3. Об историческом манихействе
3. Об историческом манихействе
Рационалисты обязаны своими воззрениями некоторому роду исторического манихейства, которого христианская мысль избегла.
Когда самая главная и основополагающая мера, которой соответствует все остальное, когда настоящее добро есть нечто человеческое, то это добро имеет свою противоположность, и эта противоположность, будучи противостоящей наибольшему добру, может иметь только одну функцию — чистого зла.
Если настоящее добро — это политическая свобода, принципы 1789 г.[LX], то в истории имеются и довольно мрачные страницы: противостоящая этой свободе «тирания». Если настоящее добро — это картезианский разум, то существуют эпохи и философии, отведенные чистому мракобесию, в которые прогрессу мысли не приходится ждать ничего хорошего. Если это само по себе становление, то в истории найдутся отвратительнейшие элементы: те, которые отказываются шагать в ногу с историей. Вот почему борьба во всех случаях имеет столь суровый характер; это всегда борьба Ормузда против Аримана[LXI].
Христианин знает, что у Бога нет противоположности. Для христианина также существует конфликт света и тьмы, конфликт истины и заблуждения; но в наличной реальности невозможно существование ни чистой тьмы, ни чистого заблуждения, потому что все сущее, в той мере, в которой оно существует, исходит от Бога. В понимании атеистов, или, если угодно, врагов Бога, каковым, например, считал себя Прудон[LXII], невозможно, чтобы Бог служил врагу Бога. Тогда как в христианском понимании враг Бога находится на службе у Бога. У Бога есть противники (не в метафизическом, а в нравственном плане). Но эти противники также находятся на службе у него. Ему служат и мученики, и палачи, которые превращают их в мучеников. Все происходящее в мировой истории служит тем или иным образом успехам Церкви и, более или менее непонятным образом, определенным успехам мира. Это в значительной мере расширяет наш горизонт.
Ставя перед собой задачу «раздавить гадину», Вольтер[LXIII] был внутри христианства и истории христианства, так же как был в сотворенном мире и во власти провидения. Он служил им помимо собственной воли. Его борьба за терпимость против заблуждения (ибо это бессмыслица, которую видели Сен-Симон[LXIV] и Огюст Конт[LXV] — возводить свободу мысли в ранг конечной цели или отвергать всякую норму, стоящую выше субъективного мнения), была направлена одновременно и против другого заблуждения, не менее вредного: я говорю о новейшем принципе, нашедшем свое выражение в формуле cujus regio ejus religio[LXVI]в соответствии с которой свои права предъявляют сознанию сила государства и социальное принуждение. В этом пункте Вольтер работал на статью 1351 Свода канонического права[LXVII]: «никто не должен быть принужден к обращению в католическую веру вопреки своему желанию».
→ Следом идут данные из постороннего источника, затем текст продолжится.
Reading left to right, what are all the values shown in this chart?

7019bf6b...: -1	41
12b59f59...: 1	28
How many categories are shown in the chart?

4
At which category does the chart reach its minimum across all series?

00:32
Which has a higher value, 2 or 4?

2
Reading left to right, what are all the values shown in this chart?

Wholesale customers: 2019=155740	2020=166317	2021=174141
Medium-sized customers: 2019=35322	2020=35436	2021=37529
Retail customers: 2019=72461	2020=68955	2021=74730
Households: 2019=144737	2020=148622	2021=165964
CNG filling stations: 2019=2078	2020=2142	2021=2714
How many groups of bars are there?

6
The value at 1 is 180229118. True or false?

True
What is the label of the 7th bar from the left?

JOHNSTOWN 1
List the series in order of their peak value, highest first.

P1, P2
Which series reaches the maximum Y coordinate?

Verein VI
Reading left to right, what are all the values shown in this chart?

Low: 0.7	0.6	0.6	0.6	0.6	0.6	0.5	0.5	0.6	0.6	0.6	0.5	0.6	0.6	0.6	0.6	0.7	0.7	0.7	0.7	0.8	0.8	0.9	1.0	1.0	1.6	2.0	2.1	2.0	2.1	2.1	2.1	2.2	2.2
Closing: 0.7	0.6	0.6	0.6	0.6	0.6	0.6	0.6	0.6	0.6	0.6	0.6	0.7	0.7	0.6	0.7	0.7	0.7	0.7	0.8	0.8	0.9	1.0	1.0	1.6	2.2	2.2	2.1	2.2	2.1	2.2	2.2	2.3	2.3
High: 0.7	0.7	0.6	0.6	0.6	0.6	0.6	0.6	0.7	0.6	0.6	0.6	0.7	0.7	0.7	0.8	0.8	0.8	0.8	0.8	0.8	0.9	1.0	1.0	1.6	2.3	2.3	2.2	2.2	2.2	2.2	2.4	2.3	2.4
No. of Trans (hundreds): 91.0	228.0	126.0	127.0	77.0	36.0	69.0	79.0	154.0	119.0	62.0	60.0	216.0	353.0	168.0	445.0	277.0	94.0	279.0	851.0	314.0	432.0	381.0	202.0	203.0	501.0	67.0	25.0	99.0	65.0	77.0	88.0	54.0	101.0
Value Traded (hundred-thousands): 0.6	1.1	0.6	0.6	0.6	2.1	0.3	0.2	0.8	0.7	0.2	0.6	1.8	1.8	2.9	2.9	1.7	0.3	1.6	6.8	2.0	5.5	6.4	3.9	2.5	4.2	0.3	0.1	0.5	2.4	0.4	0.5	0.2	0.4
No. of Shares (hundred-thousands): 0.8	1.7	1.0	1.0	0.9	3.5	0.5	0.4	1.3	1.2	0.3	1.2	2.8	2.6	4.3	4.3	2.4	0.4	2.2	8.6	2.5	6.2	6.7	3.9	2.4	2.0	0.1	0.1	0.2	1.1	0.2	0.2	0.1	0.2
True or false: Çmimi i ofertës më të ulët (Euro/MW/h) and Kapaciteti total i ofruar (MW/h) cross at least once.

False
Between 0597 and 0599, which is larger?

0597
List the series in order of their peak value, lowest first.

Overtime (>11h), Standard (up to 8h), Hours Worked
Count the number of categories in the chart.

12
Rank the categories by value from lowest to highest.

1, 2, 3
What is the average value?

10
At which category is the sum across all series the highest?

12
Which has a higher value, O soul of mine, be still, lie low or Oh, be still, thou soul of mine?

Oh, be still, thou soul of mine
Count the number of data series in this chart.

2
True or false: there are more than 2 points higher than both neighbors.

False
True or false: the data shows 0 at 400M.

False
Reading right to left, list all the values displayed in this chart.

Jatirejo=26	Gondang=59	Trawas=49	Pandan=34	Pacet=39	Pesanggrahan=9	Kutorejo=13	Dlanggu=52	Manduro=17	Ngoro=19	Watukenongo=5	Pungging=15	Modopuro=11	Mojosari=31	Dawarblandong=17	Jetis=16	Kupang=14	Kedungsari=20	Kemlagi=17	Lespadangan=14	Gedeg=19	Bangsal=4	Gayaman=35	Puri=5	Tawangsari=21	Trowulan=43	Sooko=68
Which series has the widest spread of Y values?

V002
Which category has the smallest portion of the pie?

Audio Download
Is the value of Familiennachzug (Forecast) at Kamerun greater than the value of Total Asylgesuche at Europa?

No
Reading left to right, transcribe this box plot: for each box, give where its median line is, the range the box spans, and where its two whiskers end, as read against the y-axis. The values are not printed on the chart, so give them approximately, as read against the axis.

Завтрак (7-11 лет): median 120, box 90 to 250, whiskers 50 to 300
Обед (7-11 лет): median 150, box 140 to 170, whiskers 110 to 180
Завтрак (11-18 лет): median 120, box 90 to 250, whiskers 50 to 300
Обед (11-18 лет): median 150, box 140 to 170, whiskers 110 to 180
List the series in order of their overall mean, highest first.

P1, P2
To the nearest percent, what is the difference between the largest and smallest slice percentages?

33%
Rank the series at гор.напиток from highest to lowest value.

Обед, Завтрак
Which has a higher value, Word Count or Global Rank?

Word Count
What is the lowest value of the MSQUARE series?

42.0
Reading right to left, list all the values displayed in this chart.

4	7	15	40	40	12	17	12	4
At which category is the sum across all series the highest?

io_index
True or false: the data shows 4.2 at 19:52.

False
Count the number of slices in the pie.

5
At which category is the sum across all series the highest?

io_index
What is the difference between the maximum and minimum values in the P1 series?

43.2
Таким образом, христианин имеет знание третьего рода, с помощью которого он постигает все более мирным способом, чем сторонники Спинозы, sub specie eterni[LXVIII]. Я нахожу иллюстрацию этого духовного универсализма в книге Честертона “Человек, который был Четвергом”[LXIX], где полицейские и анархисты сознательно борются за повиновение некоему таинственному господину, которого автор называет г-ном Воскресенье.